15.7.08

Regalo de navidad





A mi gemela astral.

Nacieron en la misma semana bajo el signo de Aries.
Al haber pasado ya seis días sin tener noticia del nuevo miembro de la familia, Layla se pensó triunfadora; sin embargo, al notar la algarabía que provocaba cierto suceso desconocido hasta el momento, supo que era momento de actuar. A Caila no le gustó saber que alguien se le había adelantado y como acto de aparición se puso tan azul como una mora. Layla, quien hasta ese momento era flaca, decidió doblar su tamaño, dando inicio a una cadena de acontecimientos que las harían parecer una doble amenaza latente, disfrazada de ternura indefensa.

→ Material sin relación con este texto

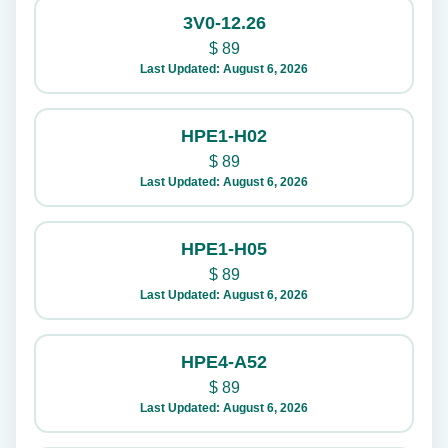
3V0-12.26
$
89
Last Updated: August 6, 2026
HPE1-H02
$
89
Last Updated: August 6, 2026
HPE1-H05
$
89
Last Updated: August 6, 2026
HPE4-A52
$
89
Last Updated: August 6, 2026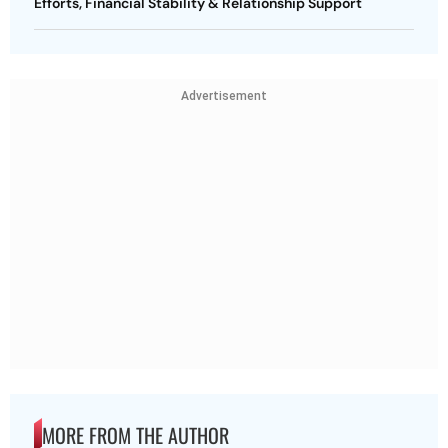
Efforts, Financial Stability & Relationship Support
Advertisement
MORE FROM THE AUTHOR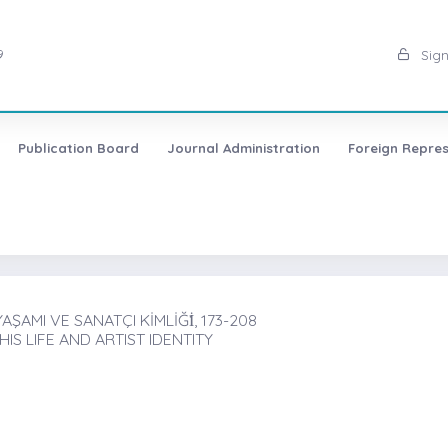
9
Sign
Publication Board
Journal Administration
Foreign Repres
AMI VE SANATÇI KİMLİĞİ̇, 173-208
S LIFE AND ARTIST IDENTITY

Desde esa edad, las diferencias fueron evidentes: si Layla carecía de cabello, Caila lo tenía en exceso, si Caila tenía cara de monito, Layla la tenía de muñeca. Entonces ¿por qué la gente al verlas, irremediablemente preguntaba: “¿son gemelas?”. Eso era algo desconcertante y extraño.
El efecto de su corrosión se desató cuando fueron admitidas al kinder. Inmediatamente se volvieron cómplices al robar los dulces de otros niños y esconderlos bajo las calcetas fingiendo una curación de una “delicada” operación. En el recreo, se sumergían en el bote de juguetes y tomaban uno al azar. Al encontrarse fuera se percataban, una vez más, que si Layla tenía un ring, Caila tenía un luchador en la mano. Esto era un simple “auto examen”, puesto que una vez que constataban el poder de su conexión, cogían dos bolsas, de esas que usaba la gente grande, y corrían a treparse en la barda que tanto les gustaba.

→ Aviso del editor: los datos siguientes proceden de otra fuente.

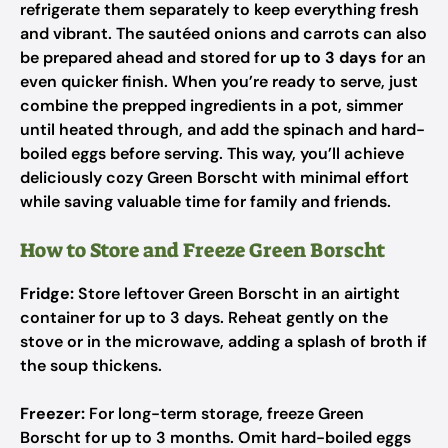
refrigerate them separately to keep everything fresh
and vibrant. The sautéed onions and carrots can also
be prepared ahead and stored for
up to 3 days
for an
even quicker finish. When you’re ready to serve, just
combine the prepped ingredients in a pot, simmer
until heated through, and add the spinach and hard-
boiled eggs before serving. This way, you’ll achieve
deliciously cozy Green Borscht with minimal effort
while saving valuable time for family and friends.
How to Store and Freeze Green Borscht
Fridge:
Store leftover Green Borscht in an airtight
container for up to 3 days. Reheat gently on the
stove or in the microwave, adding a splash of broth if
the soup thickens.
Freezer:
For long-term storage, freeze Green
Borscht for up to 3 months. Omit hard-boiled eggs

Sus madres debían preocuparse cada vez que desaparecían juntas: siempre jugaban al “doctor” escondidas en el clóset. Un día habían logrado que el pequeño hermano de Caila metiera la cabeza bajo el colchón, saltando inmediatamente sobre él para tratar de asfixiarlo, mordiéndose el labio inferior y esbozando una leve sonrisa, mirándose la una a la otra para llegar a un acuerdo de cuándo debían parar.
“Son un amor” decían todos al verlas en su batita de cuadros blancos y rojos, o cuando las veían bailar con sus trajes hawaianos, haciendo movimientos con absoluta seguridad, siempre pendientes de su postura de divas. En realidad sus padres también pensaban que eran adorables, pero sabían que en su mirada había algo insano, y a decir verdad, si algún día lo hubiesen confesado, les tenían miedo. Luchaban por obtener un triunfo con fanfarrias, reconocimiento público y premio, pero si éste no lo obtenía una, entonces se coludían y buscaban el acontecimiento que las llevara a ser heroínas a ambas.

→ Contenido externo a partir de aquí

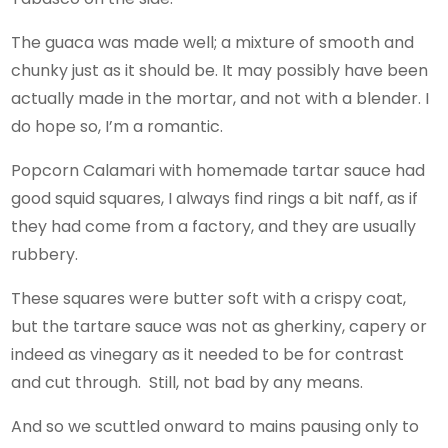
The guaca was made well; a mixture of smooth and
chunky just as it should be. It may possibly have been
actually made in the mortar, and not with a blender. I
do hope so, I’m a romantic.
Popcorn Calamari with homemade tartar sauce had
good squid squares, I always find rings a bit naff, as if
they had come from a factory, and they are usually
rubbery.
These squares were butter soft with a crispy coat,
but the tartare sauce was not as gherkiny, capery or
indeed as vinegary as it needed to be for contrast
and cut through. Still, not bad by any means.
And so we scuttled onward to mains pausing only to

Un día se encontraban en el “hoyo” como decía su abuela, aburridas de ver gente desnuda, gorda y antiestética invadiendo su panorama. “No me tardo” les dijo doña Marielena y desapareció en el Temazcal. Fue entonces cuando decidieron que el día necesitaba un poco de acción, y de nuevo, ahí estaba su hermano, como blanco perfecto, que inocente, jugaba junto a las tinas. Ellas no necesitaban hablar, así que el plan funcionó tal cual se había cocinado en sus mentes: mientras Caila saltaba al agua para jalar desde ahí a su hermano, Layla esperaba desde afuera. Dentro de la tina su primo abría los ojos e intentaba zafarse con desesperación. Unos segundos debían sonar en el cronómetro interno para dar comienzo el show. Layla gritó: “¡mi primo no sabe nadaaar!”, mientras Caila soltaba a su hermano y se sumergía al agua para empujarlo a la superficie. De inmediato Layla se arrodilló para tirar de él. La abuela moría de vergüenza cuando los presentes le reprochaban el haber dejado a sus nietos solos en un lugar tan peligroso, mientras Layla y Caila lo sostenían, una a cada lado del ahogado, recibiendo con aparente indiferencia toda adulación de la que se habían hecho merecedoras. Cuando el chiquillo quiso hablar del incidente, ellas intervinieron.
- Te caíste tonto, y nosotras te salvamos.
- Nos debes la vida.
Nadie pudo contrariarlas.

A partir de entonces comprendieron que valía más trabajar juntas que seguir compitiendo. Ahora eran socias, cómplices, un equipo. Sin embargo esto les traería dificultades al entrar a la preparatoria. Los compañeros las veían sentadas en una banca, sin hablar, haciendo alguna seña ocasional, tras la cual soltaban una simultánea carcajada, que desaparecía tras el semblante inexpresivo con el que se vestían para asistir a esos lugares. En las clases se desvivían por exponer, guiando sus elocuentes intervenciones hacia un contenido sexual que estallaba en risotadas y acababa con el orden.